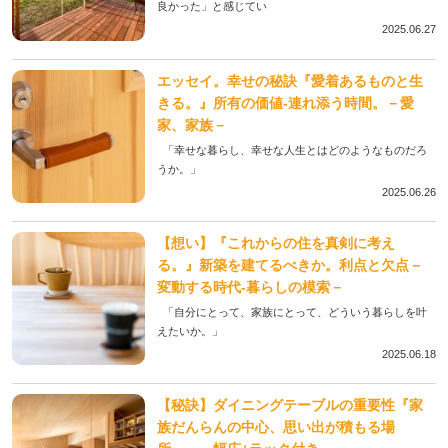
良かった」と感じてい
2025.06.27
エッセイ。幸せの秘訣『愛着あるものと生
きる。』所有の価値-連れ添う時間。－愛
家、家族－
「幸せな暮らし、幸せな人生とはどのようなものだろ
うか。」
2025.06.26
【想い】『これからの住を真剣に考え
る。』新築を建てるべきか。利点と欠点－
変動する時代-暮らしの模索－
「自分にとって、家族にとって、どういう暮らしを叶
えたいか。」
2025.06.18
【秘訣】ダイニングテーブルの重要性『家
族だんらんの中心、思い出が積もる場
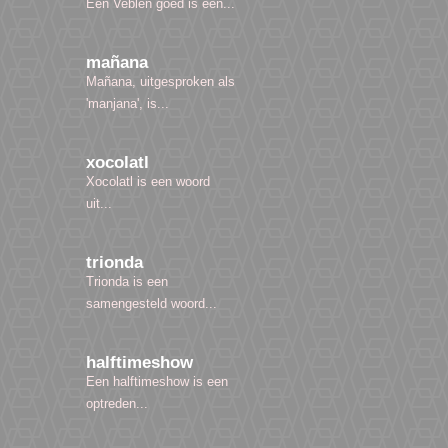
Een Veblen goed is een...
mañana
Mañana, uitgesproken als
'manjana', is...
xocolatl
Xocolatl is een woord
uit...
trionda
Trionda is een
samengesteld woord...
halftimeshow
Een halftimeshow is een
optreden...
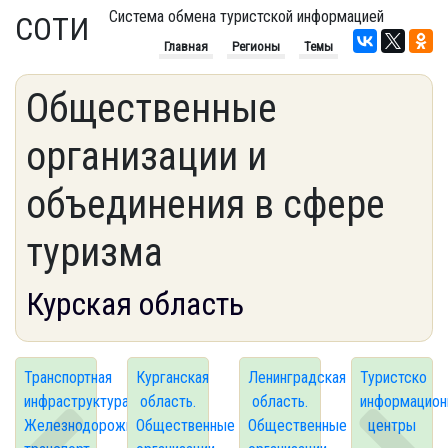
Система обмена туристской информацией
СОТИ
Главная
Регионы
Темы
Общественные
организации и
объединения в сфере
туризма
Курская область
Транспортная
Курганская
Ленинградская
Туристско
инфраструктура.
область.
область.
информацион
Железнодорожный
Общественные
Общественные
центры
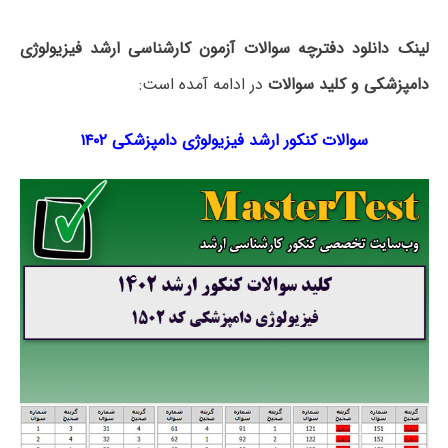
لینک دانلود دفترچه سوالات آزمون کارشناسی ارشد فیزیولوژی
دامپزشکی و کلید سوالات
در ادامه آمده است:
سوالات کنکور ارشد فیزیولوژی دامپزشکی ۱۴۰۲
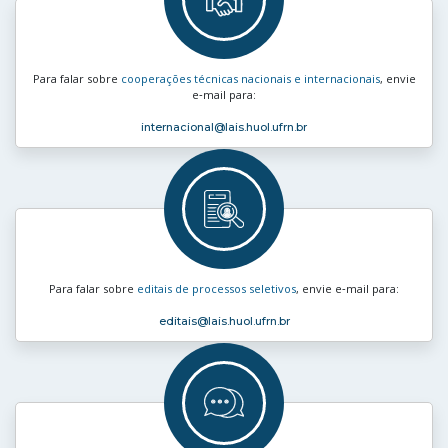
Para falar sobre
cooperações técnicas nacionais e internacionais
, envie
e‑mail para:
internacional
@lais.huol.ufrn.br
Para falar sobre
editais de processos seletivos
, envie e‑mail para:
editais
@lais.huol.ufrn.br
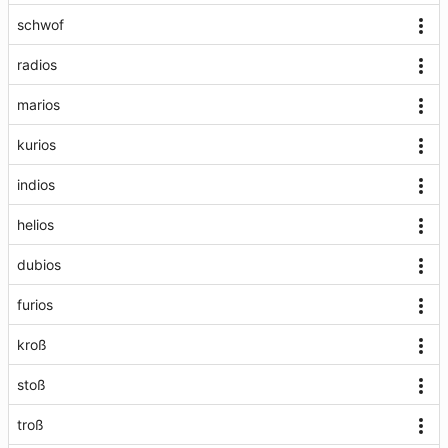
schwof
radios
marios
kurios
indios
helios
dubios
furios
kroß
stoß
troß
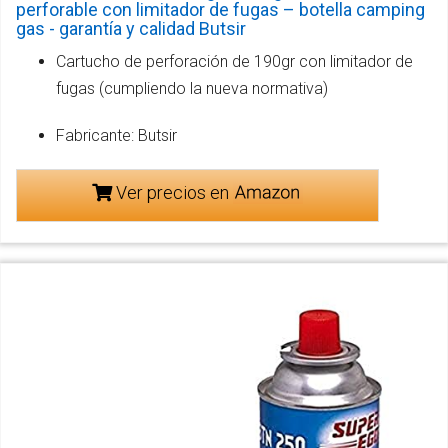
perforable con limitador de fugas – botella camping
gas - garantía y calidad Butsir
Cartucho de perforación de 190gr con limitador de
fugas (cumpliendo la nueva normativa)
Fabricante: Butsir
Ver precios en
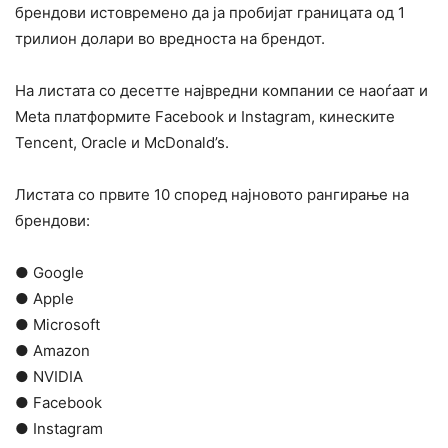
брендови истовремено да ја пробијат границата од 1
трилион долари во вредноста на брендот.
На листата со десетте највредни компании се наоѓаат и
Меtа платформите Facebook и Instagram, кинеските
Tencent, Oracle и McDonald’s.
Листата со првите 10 според најновото рангирање на
брендови:
● Google
● Apple
● Microsoft
● Amazon
● NVIDIA
● Facebook
● Instagram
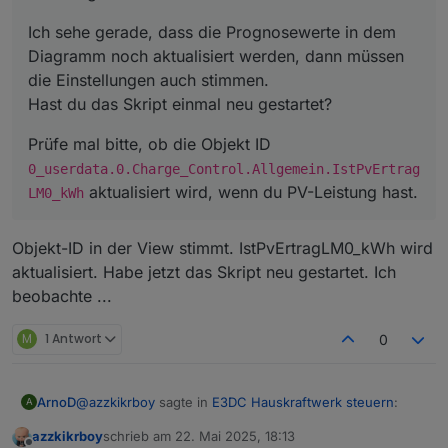
Einstellungen auch stimmen.
Prüfe mal bitte, ob die Objekt ID
Hast du das Skript einmal neu gestartet?
0_userdata.0.Charge_Control.Allgemein.IstPv
Ich sehe gerade, dass die Prognosewerte in dem
ErtragLM0_kWh
aktualisiert wird, wenn du PV-Leistung
Diagramm noch aktualisiert werden, dann müssen
hast.
die Einstellungen auch stimmen.
Hast du das Skript einmal neu gestartet?
Prüfe mal bitte, ob die Objekt ID
0_userdata.0.Charge_Control.Allgemein.IstPvErtrag
aktualisiert wird, wenn du PV-Leistung hast.
LM0_kWh
Objekt-ID in der View stimmt. IstPvErtragLM0_kWh wird
aktualisiert. Habe jetzt das Skript neu gestartet. Ich
beobachte ...
M
1 Antwort
0
@
azzkikrboy
sagte in
E3DC Hauskraftwerk steuern
:
ArnoD
A
azzkikrboy
schrieb am
22. Mai 2025, 18:13
zuletzt editiert von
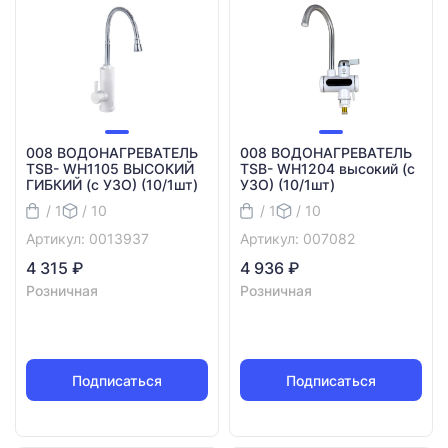
008 ВОДОНАГРЕВАТЕЛЬ
008 ВОДОНАГРЕВАТЕЛЬ
TSB- WH1105 ВЫСОКИЙ
TSB- WH1204 высокий (с
ГИБКИЙ (с УЗО) (10/1шт)
УЗО) (10/1шт)
/ 1
/ 10
/ 1
/ 10
Артикул: 0013937
Артикул: 007082
4 315 ₽
4 936 ₽
Розничная
Розничная
Подписаться
Подписаться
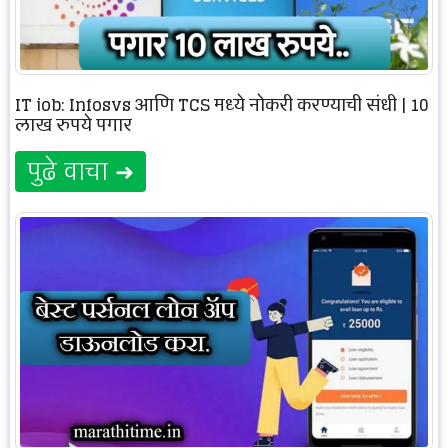
IT job: Infosys आणि TCS मध्ये नोकरी करण्याची संधी | 10
लाख रुपये पगार
पुढे वाचा ➜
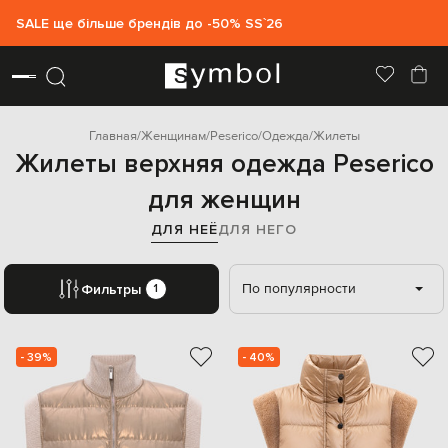
SALE ще більше брендів до -50% SS`26
Главная
Женщинам
Peserico
Одежда
Жилеты
Жилеты верхняя одежда Peserico
для женщин
ДЛЯ НЕЁ
ДЛЯ НЕГО
По популярности
Фильтры
1
- 39%
- 40%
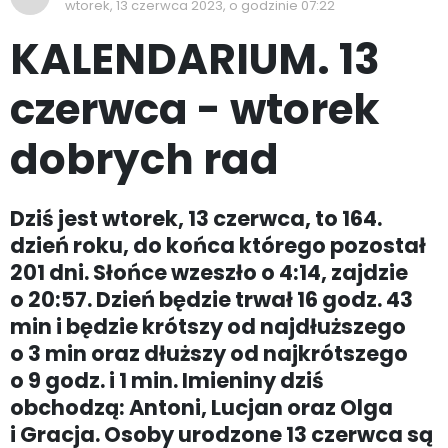
wtorek, 13 czerwca 2023, o godzinie 07:22
KALENDARIUM. 13
czerwca - wtorek
dobrych rad
Dziś jest wtorek, 13 czerwca, to 164.
dzień roku, do końca którego pozostał
201 dni. Słońce wzeszło o 4:14, zajdzie
o 20:57. Dzień będzie trwał 16 godz. 43
min i będzie krótszy od najdłuższego
o 3 min oraz dłuższy od najkrótszego
o 9 godz. i 1 min. Imieniny dziś
obchodzą: Antoni, Lucjan oraz Olga
i Gracja. Osoby urodzone 13 czerwca są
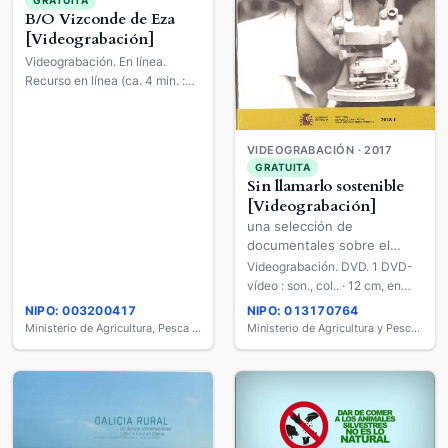
GRATUITA
B/O Vizconde de Eza
[Videograbación]
Videograbación. En línea.
Recurso en línea (ca. 4 min. :
son., col.).
VIDEOGRABACIÓN · 2017
GRATUITA
Sin llamarlo sostenible
[Videograbación]
una selección de
documentales sobre el
medioambiente (1945-1967)
Videograbación. DVD. 1 DVD-
vídeo : son., col.. · 12 cm, en
estuche de 19 cm.
NIPO: 003200417
NIPO: 013170764
Ministerio de Agricultura, Pesca y Alimentación
Ministerio de Agricultura y Pesca, Alimentación y Medio Ambiente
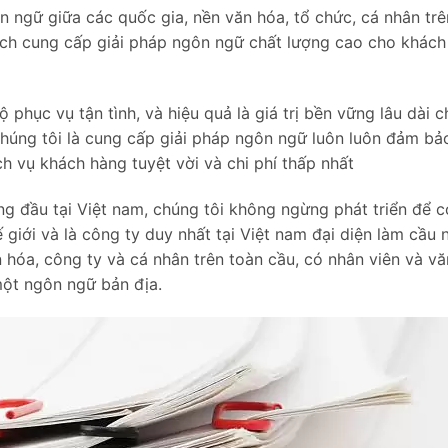
 ngữ giữa các quốc gia, nền văn hóa, tổ chức, cá nhân trê
ách cung cấp giải pháp ngôn ngữ chất lượng cao cho khách
ộ phục vụ tận tình, và hiệu quả là giá trị bền vững lâu dài 
chúng tôi là cung cấp giải pháp ngôn ngữ luôn luôn đảm bả
h vụ khách hàng tuyệt vời và chi phí thấp nhất
hàng đầu tại Việt nam, chúng tôi không ngừng phát triển để c
giới và là công ty duy nhất tại Việt nam đại diện làm cầu 
 hóa, công ty và cá nhân trên toàn cầu, có nhân viên và vă
một ngôn ngữ bản địa.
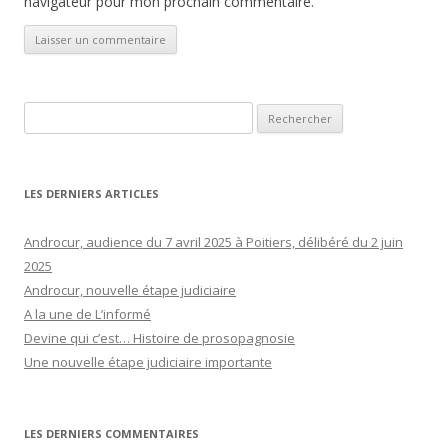
navigateur pour mon prochain commentaire.
Rechercher :
LES DERNIERS ARTICLES
Androcur, audience du 7 avril 2025 à Poitiers, délibéré du 2 juin
2025
Androcur, nouvelle étape judiciaire
A la une de L’informé
Devine qui c’est… Histoire de prosopagnosie
Une nouvelle étape judiciaire importante
LES DERNIERS COMMENTAIRES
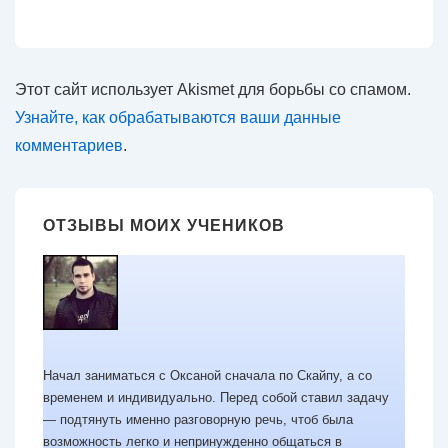
Этот сайт использует Akismet для борьбы со спамом.
Узнайте, как обрабатываются ваши данные
комментариев
.
ОТЗЫВЫ МОИХ УЧЕНИКОВ
Начал заниматься с Оксаной сначала по Скайпу, а со
временем и индивидуально. Перед собой ставил задачу
— подтянуть именно разговорную речь, чтоб была
возможность легко и непринужденно общаться в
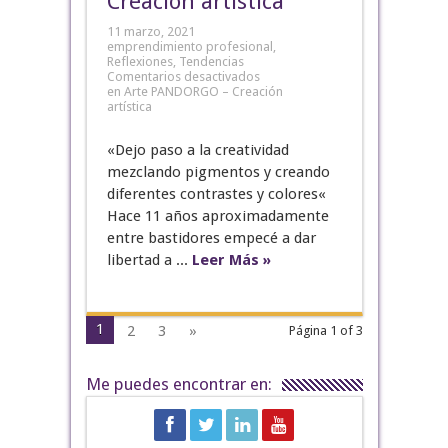
Creación artística
11 marzo, 2021
emprendimiento profesional
,
Reflexiones
,
Tendencias
Comentarios desactivados
en Arte PANDORGO – Creación
artística
«Dejo paso a la creatividad
mezclando pigmentos y creando
diferentes contrastes y colores«
Hace 11 años aproximadamente
entre bastidores empecé a dar
libertad a ...
Leer Más »
1
2
3
»
Página 1 of 3
Me puedes encontrar en:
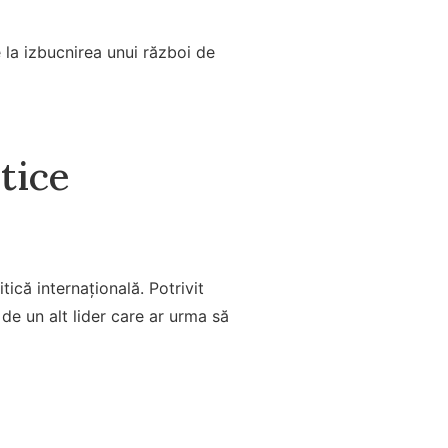
 la izbucnirea unui război de
tice
tică internațională. Potrivit
 de un alt lider care ar urma să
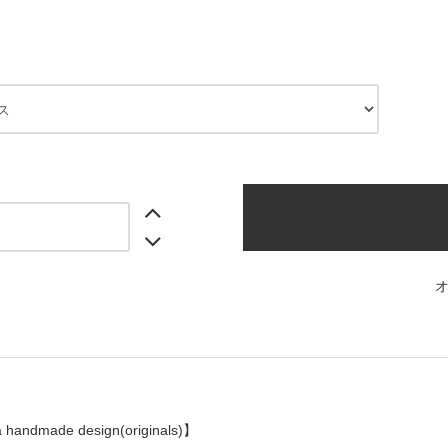
a handmade design(originals)】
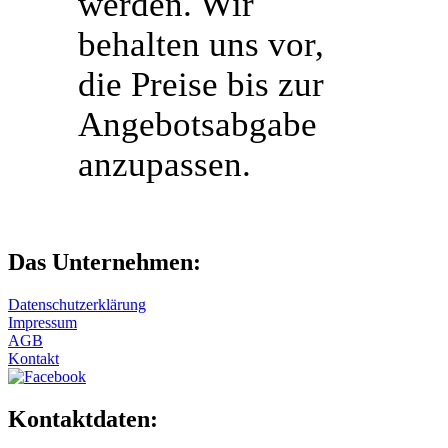
werden. Wir
behalten uns vor,
die Preise bis zur
Angebotsabgabe
anzupassen.
Das Unternehmen:
Datenschutzerklärung
Impressum
AGB
Kontakt
Kontaktdaten:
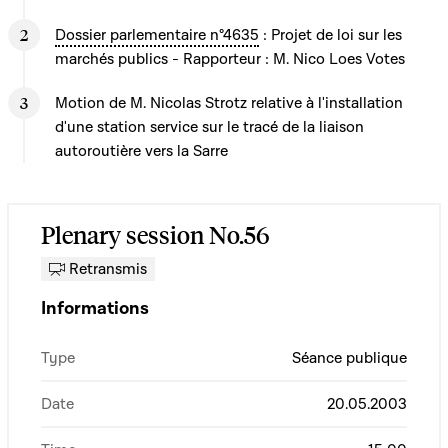
Dossier parlementaire n°4635
: Projet de loi sur les
marchés publics - Rapporteur : M. Nico Loes Votes
Motion de M. Nicolas Strotz relative à l'installation
d'une station service sur le tracé de la liaison
autoroutière vers la Sarre
Plenary session No.56
Retransmis
Informations
Type
Séance publique
Date
20.05.2003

*EXERCISE OBJECTIVE*: Please write out the text read from every row above, line for line and unchanged, leaving out the pictures.

*TASK RESPONSE*:
良かった」と感じてい
2025.06.27
エッセイ。幸せの秘訣『愛着あるものと生
きる。』所有の価値-連れ添う時間。－愛
家、家族－
「幸せな暮らし、幸せな人生とはどのようなものだろ
うか。」
2025.06.26
【想い】『これからの住を真剣に考え
る。』新築を建てるべきか。利点と欠点－
変動する時代-暮らしの模索－
「自分にとって、家族にとって、どういう暮らしを叶
えたいか。」
2025.06.18
【秘訣】ダイニングテーブルの重要性『家
族だんらんの中心、思い出が積もる場
Een Veblen goed is een...
mañana
Mañana, uitgesproken als
'manjana', is...
xocolatl
Xocolatl is een woord
uit...
trionda
Trionda is een
samengesteld woord...
halftimeshow
Een halftimeshow is een
optreden...
Система обмена туристской информацией
СОТИ
Главная
Регионы
Темы
Общественные
организации и
объединения в сфере
туризма
Курская область
Транспортная
Курганская
Ленинградская
Туристско
инфраструктура.
область.
область.
информацион
Железнодорожный
Общественные
Общественные
центры
لینک دانلود دفترچه سوالات آزمون کارشناسی ارشد فیزیولوژی
دامپزشکی و کلید سوالات
در ادامه آمده است:
سوالات کنکور ارشد فیزیولوژی دامپزشکی ۱۴۰۲
Para falar sobre
cooperações técnicas nacionais e internacionais
, envie
e‑mail para:
internacional
@lais.huol.ufrn.br
Para falar sobre
editais de processos seletivos
, envie e‑mail para:
editais
@lais.huol.ufrn.br
schwof
radios
marios
kurios
indios
helios
dubios
furios
kroß
stoß
troß
perforable con limitador de fugas – botella camping
gas - garantía y calidad Butsir
Cartucho de perforación de 190gr con limitador de
fugas (cumpliendo la nueva normativa)
Fabricante: Butsir
Ver precios en
брендови истовремено да ја пробијат границата од 1
трилион долари во вредноста на брендот.
На листата со десетте највредни компании се наоѓаат и
Меtа платформите Facebook и Instagram, кинеските
Tencent, Oracle и McDonald’s.
Листата со првите 10 според најновото рангирање на
брендови:
● Google
● Apple
● Microsoft
● Amazon
● NVIDIA
● Facebook
● Instagram
Einstellungen auch stimmen.
Prüfe mal bitte, ob die Objekt ID
Hast du das Skript einmal neu gestartet?
0_userdata.0.Charge_Control.Allgemein.IstPv
Ich sehe gerade, dass die Prognosewerte in dem
ErtragLM0_kWh
aktualisiert wird, wenn du PV-Leistung
Diagramm noch aktualisiert werden, dann müssen
hast.
die Einstellungen auch stimmen.
Hast du das Skript einmal neu gestartet?
Prüfe mal bitte, ob die Objekt ID
0_userdata.0.Charge_Control.Allgemein.IstPvErtrag
aktualisiert wird, wenn du PV-Leistung hast.
LM0_kWh
Objekt-ID in der View stimmt. IstPvErtragLM0_kWh wird
aktualisiert. Habe jetzt das Skript neu gestartet. Ich
beobachte ...
M
1 Antwort
0
@
azzkikrboy
sagte in
E3DC Hauskraftwerk steuern
:
ArnoD
A
azzkikrboy
schrieb am
22. Mai 2025, 18:13
zuletzt editiert von
008 ВОДОНАГРЕВАТЕЛЬ
008 ВОДОНАГРЕВАТЕЛЬ
TSB- WH1105 ВЫСОКИЙ
TSB- WH1204 высокий (с
ГИБКИЙ (с УЗО) (10/1шт)
УЗО) (10/1шт)
/ 1
/ 10
/ 1
/ 10
Артикул: 0013937
Артикул: 007082
4 315 ₽
4 936 ₽
Розничная
Розничная
Подписаться
Подписаться
IT job: Infosys आणि TCS मध्ये नोकरी करण्याची संधी | 10
लाख रुपये पगार
पुढे वाचा ➜
SALE ще більше брендів до -50% SS`26
Главная
Женщинам
Peserico
Одежда
Жилеты
Жилеты верхняя одежда Peserico
для женщин
ДЛЯ НЕЁ
ДЛЯ НЕГО
По популярности
Фильтры
1
- 39%
- 40%
wtorek, 13 czerwca 2023, o godzinie 07:22
KALENDARIUM. 13
czerwca - wtorek
dobrych rad
Dziś jest wtorek, 13 czerwca, to 164.
dzień roku, do końca którego pozostał
201 dni. Słońce wzeszło o 4:14, zajdzie
o 20:57. Dzień będzie trwał 16 godz. 43
min i będzie krótszy od najdłuższego
o 3 min oraz dłuższy od najkrótszego
o 9 godz. i 1 min. Imieniny dziś
obchodzą: Antoni, Lucjan oraz Olga
i Gracja. Osoby urodzone 13 czerwca są
GRATUITA
B/O Vizconde de Eza
[Videograbación]
Videograbación. En línea.
Recurso en línea (ca. 4 min. :
son., col.).
VIDEOGRABACIÓN · 2017
GRATUITA
Sin llamarlo sostenible
[Videograbación]
una selección de
documentales sobre el
medioambiente (1945-1967)
Videograbación. DVD. 1 DVD-
vídeo : son., col.. · 12 cm, en
estuche de 19 cm.
NIPO: 003200417
NIPO: 013170764
Ministerio de Agricultura, Pesca y Alimentación
Ministerio de Agricultura y Pesca, Alimentación y Medio Ambiente
 ngữ giữa các quốc gia, nền văn hóa, tổ chức, cá nhân trê
ách cung cấp giải pháp ngôn ngữ chất lượng cao cho khách
ộ phục vụ tận tình, và hiệu quả là giá trị bền vững lâu dài 
chúng tôi là cung cấp giải pháp ngôn ngữ luôn luôn đảm bả
h vụ khách hàng tuyệt vời và chi phí thấp nhất
hàng đầu tại Việt nam, chúng tôi không ngừng phát triển để c
giới và là công ty duy nhất tại Việt nam đại diện làm cầu 
 hóa, công ty và cá nhân trên toàn cầu, có nhân viên và vă
một ngôn ngữ bản địa.
navigateur pour mon prochain commentaire.
Rechercher :
LES DERNIERS ARTICLES
Androcur, audience du 7 avril 2025 à Poitiers, délibéré du 2 juin
2025
Androcur, nouvelle étape judiciaire
A la une de L’informé
Devine qui c’est… Histoire de prosopagnosie
Une nouvelle étape judiciaire importante
LES DERNIERS COMMENTAIRES
Этот сайт использует Akismet для борьбы со спамом.
Узнайте, как обрабатываются ваши данные
комментариев
.
ОТЗЫВЫ МОИХ УЧЕНИКОВ
Начал заниматься с Оксаной сначала по Скайпу, а со
временем и индивидуально. Перед собой ставил задачу
— подтянуть именно разговорную речь, чтоб была
возможность легко и непринужденно общаться в
Creación artística
11 marzo, 2021
emprendimiento profesional
,
Reflexiones
,
Tendencias
Comentarios desactivados
en Arte PANDORGO – Creación
artística
«Dejo paso a la creatividad
mezclando pigmentos y creando
diferentes contrastes y colores«
Hace 11 años aproximadamente
entre bastidores empecé a dar
libertad a ...
Leer Más »
1
2
3
»
Página 1 of 3
Me puedes encontrar en:
 la izbucnirea unui război de
tice
tică internațională. Potrivit
 de un alt lider care ar urma să
a handmade design(originals)】
werden. Wir
behalten uns vor,
die Preise bis zur
Angebotsabgabe
anzupassen.
Das Unternehmen:
Datenschutzerklärung
Impressum
AGB
Kontakt
Kontaktdaten:
Dossier parlementaire n°4635
: Projet de loi sur les
marchés publics - Rapporteur : M. Nico Loes Votes
Motion de M. Nicolas Strotz relative à l'installation
d'une station service sur le tracé de la liaison
autoroutière vers la Sarre
Plenary session No.56
Retransmis
Informations
Type
Séance publique
Date
20.05.2003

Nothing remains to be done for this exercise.